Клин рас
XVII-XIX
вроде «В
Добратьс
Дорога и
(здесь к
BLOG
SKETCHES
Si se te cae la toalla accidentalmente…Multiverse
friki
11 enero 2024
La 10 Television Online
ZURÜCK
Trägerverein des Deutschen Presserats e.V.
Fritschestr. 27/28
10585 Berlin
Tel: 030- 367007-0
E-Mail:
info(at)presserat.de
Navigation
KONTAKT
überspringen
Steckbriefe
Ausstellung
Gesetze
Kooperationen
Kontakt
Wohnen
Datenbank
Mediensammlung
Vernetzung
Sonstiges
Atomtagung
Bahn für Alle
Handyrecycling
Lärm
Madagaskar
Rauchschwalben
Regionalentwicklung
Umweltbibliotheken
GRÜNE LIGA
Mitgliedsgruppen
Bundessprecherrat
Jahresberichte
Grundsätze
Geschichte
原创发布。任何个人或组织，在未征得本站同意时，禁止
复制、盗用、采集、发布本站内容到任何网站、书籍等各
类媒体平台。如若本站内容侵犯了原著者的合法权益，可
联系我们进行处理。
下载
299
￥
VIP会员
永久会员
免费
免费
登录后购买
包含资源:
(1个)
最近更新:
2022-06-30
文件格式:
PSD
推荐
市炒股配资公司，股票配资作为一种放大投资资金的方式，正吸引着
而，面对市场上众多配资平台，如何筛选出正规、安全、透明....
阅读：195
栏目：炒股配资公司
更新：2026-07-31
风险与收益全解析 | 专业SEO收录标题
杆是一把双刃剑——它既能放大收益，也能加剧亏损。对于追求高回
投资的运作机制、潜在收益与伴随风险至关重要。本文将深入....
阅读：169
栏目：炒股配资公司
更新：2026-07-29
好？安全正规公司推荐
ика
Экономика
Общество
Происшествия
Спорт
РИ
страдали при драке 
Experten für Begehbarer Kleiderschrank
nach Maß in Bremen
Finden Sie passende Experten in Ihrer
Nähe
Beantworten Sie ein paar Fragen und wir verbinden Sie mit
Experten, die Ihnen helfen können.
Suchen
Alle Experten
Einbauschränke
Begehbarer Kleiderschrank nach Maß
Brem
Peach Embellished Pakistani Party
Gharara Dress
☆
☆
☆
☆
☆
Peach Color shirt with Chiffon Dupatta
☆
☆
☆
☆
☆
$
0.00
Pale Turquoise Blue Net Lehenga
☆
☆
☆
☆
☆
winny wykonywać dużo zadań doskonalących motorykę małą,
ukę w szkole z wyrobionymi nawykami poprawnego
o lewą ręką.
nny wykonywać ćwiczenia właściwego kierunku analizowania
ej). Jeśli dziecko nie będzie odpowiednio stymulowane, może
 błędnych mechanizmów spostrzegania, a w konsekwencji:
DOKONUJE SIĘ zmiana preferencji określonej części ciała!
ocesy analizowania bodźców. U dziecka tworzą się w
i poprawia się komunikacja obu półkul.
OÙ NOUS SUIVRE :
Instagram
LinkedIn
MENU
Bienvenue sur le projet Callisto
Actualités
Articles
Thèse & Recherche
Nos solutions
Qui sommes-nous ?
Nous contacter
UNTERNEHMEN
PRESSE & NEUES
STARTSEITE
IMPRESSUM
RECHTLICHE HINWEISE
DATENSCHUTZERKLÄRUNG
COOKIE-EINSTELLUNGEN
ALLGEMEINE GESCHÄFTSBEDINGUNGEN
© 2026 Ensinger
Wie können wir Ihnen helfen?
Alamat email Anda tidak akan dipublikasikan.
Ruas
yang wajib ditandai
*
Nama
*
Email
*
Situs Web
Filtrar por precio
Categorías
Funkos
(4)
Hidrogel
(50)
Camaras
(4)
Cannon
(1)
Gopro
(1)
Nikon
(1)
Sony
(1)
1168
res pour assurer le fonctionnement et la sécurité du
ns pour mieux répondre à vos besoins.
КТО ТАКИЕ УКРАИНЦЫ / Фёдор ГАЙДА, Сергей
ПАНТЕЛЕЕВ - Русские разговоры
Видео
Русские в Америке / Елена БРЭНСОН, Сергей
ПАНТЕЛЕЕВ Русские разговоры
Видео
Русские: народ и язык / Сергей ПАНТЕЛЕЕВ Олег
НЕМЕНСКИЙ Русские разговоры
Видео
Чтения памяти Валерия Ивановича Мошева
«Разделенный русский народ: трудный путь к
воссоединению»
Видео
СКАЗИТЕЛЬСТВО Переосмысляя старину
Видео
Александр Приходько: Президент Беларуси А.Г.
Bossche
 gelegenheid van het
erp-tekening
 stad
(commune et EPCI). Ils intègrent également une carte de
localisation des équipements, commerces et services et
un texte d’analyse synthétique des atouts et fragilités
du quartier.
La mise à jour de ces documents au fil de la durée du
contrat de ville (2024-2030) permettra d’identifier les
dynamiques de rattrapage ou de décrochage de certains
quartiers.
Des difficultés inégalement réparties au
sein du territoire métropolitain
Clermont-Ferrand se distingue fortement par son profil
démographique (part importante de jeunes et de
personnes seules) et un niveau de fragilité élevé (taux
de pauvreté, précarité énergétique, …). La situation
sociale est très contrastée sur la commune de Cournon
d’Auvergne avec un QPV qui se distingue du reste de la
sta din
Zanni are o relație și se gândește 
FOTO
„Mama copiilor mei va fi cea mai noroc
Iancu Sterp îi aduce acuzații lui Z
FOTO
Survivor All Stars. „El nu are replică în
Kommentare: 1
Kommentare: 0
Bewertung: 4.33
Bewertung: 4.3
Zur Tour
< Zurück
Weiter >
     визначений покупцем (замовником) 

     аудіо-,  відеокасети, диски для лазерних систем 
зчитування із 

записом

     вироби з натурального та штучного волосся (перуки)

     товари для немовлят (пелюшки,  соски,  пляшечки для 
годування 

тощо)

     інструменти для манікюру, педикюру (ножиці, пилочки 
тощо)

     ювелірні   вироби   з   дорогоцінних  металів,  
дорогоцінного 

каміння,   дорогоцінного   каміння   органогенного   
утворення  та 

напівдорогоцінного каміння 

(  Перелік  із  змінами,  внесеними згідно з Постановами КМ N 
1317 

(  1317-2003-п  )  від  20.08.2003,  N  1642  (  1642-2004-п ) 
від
= = = = =
_What needs to be done_
Each line must be given again exactly as written above.

_Result_
Клин рас
XVII-XIX
вроде «В
Добратьс
Дорога и
(здесь к
BLOG
SKETCHES
Si se te cae la toalla accidentalmente…Multiverse
friki
11 enero 2024
La 10 Television Online
ZURÜCK
Trägerverein des Deutschen Presserats e.V.
Fritschestr. 27/28
10585 Berlin
Tel: 030- 367007-0
E-Mail:
info(at)presserat.de
Navigation
KONTAKT
überspringen
Steckbriefe
Ausstellung
Gesetze
Kooperationen
Kontakt
Wohnen
Datenbank
Mediensammlung
Vernetzung
Sonstiges
Atomtagung
Bahn für Alle
Handyrecycling
Lärm
Madagaskar
Rauchschwalben
Regionalentwicklung
Umweltbibliotheken
GRÜNE LIGA
Mitgliedsgruppen
Bundessprecherrat
Jahresberichte
Grundsätze
Geschichte
原创发布。任何个人或组织，在未征得本站同意时，禁止
复制、盗用、采集、发布本站内容到任何网站、书籍等各
类媒体平台。如若本站内容侵犯了原著者的合法权益，可
联系我们进行处理。
下载
299
￥
VIP会员
永久会员
免费
免费
登录后购买
包含资源:
(1个)
最近更新:
2022-06-30
文件格式:
PSD
推荐
市炒股配资公司，股票配资作为一种放大投资资金的方式，正吸引着
而，面对市场上众多配资平台，如何筛选出正规、安全、透明....
阅读：195
栏目：炒股配资公司
更新：2026-07-31
风险与收益全解析 | 专业SEO收录标题
杆是一把双刃剑——它既能放大收益，也能加剧亏损。对于追求高回
投资的运作机制、潜在收益与伴随风险至关重要。本文将深入....
阅读：169
栏目：炒股配资公司
更新：2026-07-29
好？安全正规公司推荐
ика
Экономика
Общество
Происшествия
Спорт
РИ
страдали при драке 
Experten für Begehbarer Kleiderschrank
nach Maß in Bremen
Finden Sie passende Experten in Ihrer
Nähe
Beantworten Sie ein paar Fragen und wir verbinden Sie mit
Experten, die Ihnen helfen können.
Suchen
Alle Experten
Einbauschränke
Begehbarer Kleiderschrank nach Maß
Brem
Peach Embellished Pakistani Party
Gharara Dress
☆
☆
☆
☆
☆
Peach Color shirt with Chiffon Dupatta
☆
☆
☆
☆
☆
$
0.00
Pale Turquoise Blue Net Lehenga
☆
☆
☆
☆
☆
winny wykonywać dużo zadań doskonalących motorykę małą,
ukę w szkole z wyrobionymi nawykami poprawnego
o lewą ręką.
nny wykonywać ćwiczenia właściwego kierunku analizowania
ej). Jeśli dziecko nie będzie odpowiednio stymulowane, może
 błędnych mechanizmów spostrzegania, a w konsekwencji:
DOKONUJE SIĘ zmiana preferencji określonej części ciała!
ocesy analizowania bodźców. U dziecka tworzą się w
i poprawia się komunikacja obu półkul.
OÙ NOUS SUIVRE :
Instagram
LinkedIn
MENU
Bienvenue sur le projet Callisto
Actualités
Articles
Thèse & Recherche
Nos solutions
Qui sommes-nous ?
Nous contacter
UNTERNEHMEN
PRESSE & NEUES
STARTSEITE
IMPRESSUM
RECHTLICHE HINWEISE
DATENSCHUTZERKLÄRUNG
COOKIE-EINSTELLUNGEN
ALLGEMEINE GESCHÄFTSBEDINGUNGEN
© 2026 Ensinger
Wie können wir Ihnen helfen?
Alamat email Anda tidak akan dipublikasikan.
Ruas
yang wajib ditandai
*
Nama
*
Email
*
Situs Web
Filtrar por precio
Categorías
Funkos
(4)
Hidrogel
(50)
Camaras
(4)
Cannon
(1)
Gopro
(1)
Nikon
(1)
Sony
(1)
1168
res pour assurer le fonctionnement et la sécurité du
ns pour mieux répondre à vos besoins.
КТО ТАКИЕ УКРАИНЦЫ / Фёдор ГАЙДА, Сергей
ПАНТЕЛЕЕВ - Русские разговоры
Видео
Русские в Америке / Елена БРЭНСОН, Сергей
ПАНТЕЛЕЕВ Русские разговоры
Видео
Русские: народ и язык / Сергей ПАНТЕЛЕЕВ Олег
НЕМЕНСКИЙ Русские разговоры
Видео
Чтения памяти Валерия Ивановича Мошева
«Разделенный русский народ: трудный путь к
воссоединению»
Видео
СКАЗИТЕЛЬСТВО Переосмысляя старину
Видео
Александр Приходько: Президент Беларуси А.Г.
Bossche
 gelegenheid van het
erp-tekening
 stad
(commune et EPCI). Ils intègrent également une carte de
localisation des équipements, commerces et services et
un texte d’analyse synthétique des atouts et fragilités
du quartier.
La mise à jour de ces documents au fil de la durée du
contrat de ville (2024-2030) permettra d’identifier les
dynamiques de rattrapage ou de décrochage de certains
quartiers.
Des difficultés inégalement réparties au
sein du territoire métropolitain
Clermont-Ferrand se distingue fortement par son profil
démographique (part importante de jeunes et de
personnes seules) et un niveau de fragilité élevé (taux
de pauvreté, précarité énergétique, …). La situation
sociale est très contrastée sur la commune de Cournon
d’Auvergne avec un QPV qui se distingue du reste de la
sta din
Zanni are o relație și se gândește 
FOTO
„Mama copiilor mei va fi cea mai noroc
Iancu Sterp îi aduce acuzații lui Z
FOTO
Survivor All Stars. „El nu are replică în
Kommentare: 1
Kommentare: 0
Bewertung: 4.33
Bewertung: 4.3
Zur Tour
< Zurück
Weiter >
     визначений покупцем (замовником) 

     аудіо-,  відеокасети, диски для лазерних систем 
зчитування із 

записом

     вироби з натурального та штучного волосся (перуки)

     товари для немовлят (пелюшки,  соски,  пляшечки для 
годування 

тощо)

     інструменти для манікюру, педикюру (ножиці, пилочки 
тощо)

     ювелірні   вироби   з   дорогоцінних  металів,  
дорогоцінного 

каміння,   дорогоцінного   каміння   органогенного   
утворення  та 

напівдорогоцінного каміння 

(  Перелік  із  змінами,  внесеними згідно з Постановами КМ N 
1317 

(  1317-2003-п  )  від  20.08.2003,  N  1642  (  1642-2004-п ) 
від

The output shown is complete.